Kirche | Kinderschutzgipfel im Vatikan
Bischöfe geben Versagen zu
Am zweiten Tag der Kinderschutz-Konferenz im Vatikan haben die Bischöfe angesichts des massenhaften Missbrauchs von Minderjährigen durch Geistliche erstmals konkrete rechtliche Vorschläge diskutiert. Die Bischöfe gaben Versagen zu.
Es soll ermöglicht werden, Bischöfe abzusetzen, die beim Umgang mit Missbrauch versagt haben. Der US-amerikanische Kardinal und Erzbischof von Chicago, Blase Cupich, legte einen 12-Punkte-Plan vor, der die bestehenden kirchenrechtlichen Normen in diesem Punkt ergänzen und verschärfen soll.
Zugleich haben Bischöfe ihre Verantwortung bei der Unterschätzung des Ausmasses von Kindesmissbrauch zugegeben. «Wir müssen bereuen und dies gemeinsam und kollegial tun. Denn auf dem Weg haben wir versagt. Wir müssen um Verzeihung bitten», sagte der indische Kardinal Oswald Gracias.
«Kein Bischof kann behaupten, das Problem des Kindesmissbrauchs in der Kirche betreffe ihn nicht. Jeder von uns ist für die ganze Kirche verantwortlich», so Gracias, der Erzbischof von Mumbai ist. Auch wenn die Missbrauchskrise besonders einige Teile der Weltkirche zu betreffen scheine, sei sie kein begrenztes Phänomen.
Die gesamte Kirche müsse sich dem zuwenden und entschieden handeln, sagte Gracias in seinem Beitrag. Der indische Kirchenmann ist Mitglied des Kardinalsrat, der den Papst bei der Kurienreform unterstützt.
Anzeigepflicht verlangt
Der Präsident der Kommission der Bischofskonferenzen in der EU, der Luxemburger Erzbischof Jean-Claude Hollerich, ist der Ansicht, dass es zu einer Anzeigepflicht für Bischöfe bei Kindesmissbrauch kommen müsse. «Wenn es Übel in der Kirche gibt, muss man die zuständigen Justizbehörden informieren», so Hollerich im Gespräch mit Journalisten am Rande des Kindesmissbrauchgipfels im Vatikan.

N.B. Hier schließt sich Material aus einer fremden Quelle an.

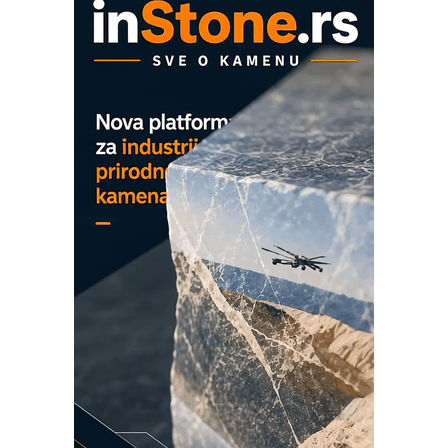
ROSA i SCHUNK podižu proizvodnju
na viši nivo
Detekcija različitih oblika
MAREX - Lim i mašine za savremena
rešenja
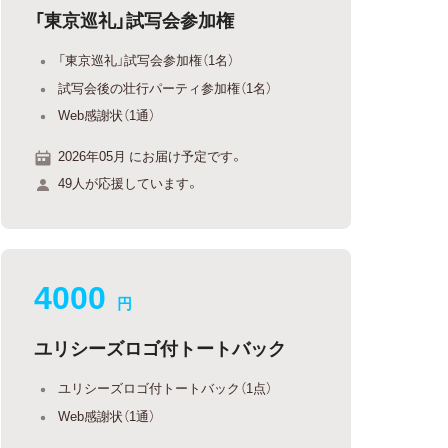
「東京巡礼」試写会参加権
「東京巡礼」試写会参加権（1名）
試写会後の壮行パーティ参加権（1名）
Web感謝状（1通）
2026年05月 にお届け予定です。
49人が応援しています。
4000
円
ユリシーズロゴ付トートバック
ユリシーズロゴ付トートバック（1点）
Web感謝状（1通）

Die Kirche dürfe Missbrauchsfälle nicht mehr verheimlichen. Kirchenmänner, die sich für Missbrauch verantwortlich machten, sollten laisiert werden, meinte der Erzbischof. Er lobte die Arbeit der Medien bei der Entlarvung von Kindesmissbrauch. «Einige Bischöfe behaupten, dass die Medien die Kirche angreifen. Das stimmt nicht. Wenn man davon spricht, ist es für die Kirche nur gut», so der Luxemburger.
«Blindheit» der Kirche
Cupich beklagte die «Blindheit» der Kirche vor dem Ausmass und den Schäden von Kindesmissbrauch. Die Kirche müsse die «klerikale Kultur» ablehnen, die so oft Missbrauch begünstigt habe, so Cupich. «Wir müssen ohne zu zögern Laien ausführlich in alle Anstrengungen zur Bildung und zum Aufbau von Strukturen der Rechenschaft einbeziehen», sagte der Erzbischof, der zu den Mitgliedern des Organisationskomitees des Kongresses gehört.

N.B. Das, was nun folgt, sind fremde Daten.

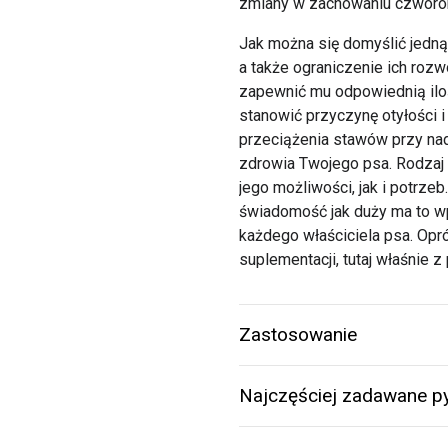
zmiany w zachowaniu czworon
Jak można się domyślić jedn
a także ograniczenie ich rozw
zapewnić mu odpowiednią ilość
stanowić przyczynę otyłości i
przeciążenia stawów przy nadm
zdrowia Twojego psa. Rodzaj
jego możliwości, jak i potrzeb
świadomość jak duży ma to w
każdego właściciela psa. Opr
suplementacji, tutaj właśnie
Zastosowanie
Najczęściej zadawane py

Nur gemeinsam, in bischöflicher Kollegialität, könne man die Verantwortlichkeit und Rechenschaft sicher stellen. Die Geschichte der vergangenen Jahrzehnte zeige, dass die Perspektive von Missbrauchsopfern kein Angriff auf die Kirche sei, sondern eine Hilfe beim Erkennen der Tragödie und beim Aufbau von neuen Strukturen.
An dem viertägigen Anti-Missbrauchsgipfel, der am Donnerstag im Vatikan begonnen hat und bis Sonntag läuft, beteiligen sich 190 offizielle Teilnehmer. Abstimmungen oder Beschlüsse über Papiere sind nicht vorgesehen. Papst Franziskus wird am Sonntagvormittag zum Abschluss der Messe eine zusammenfassende Ansprache halten.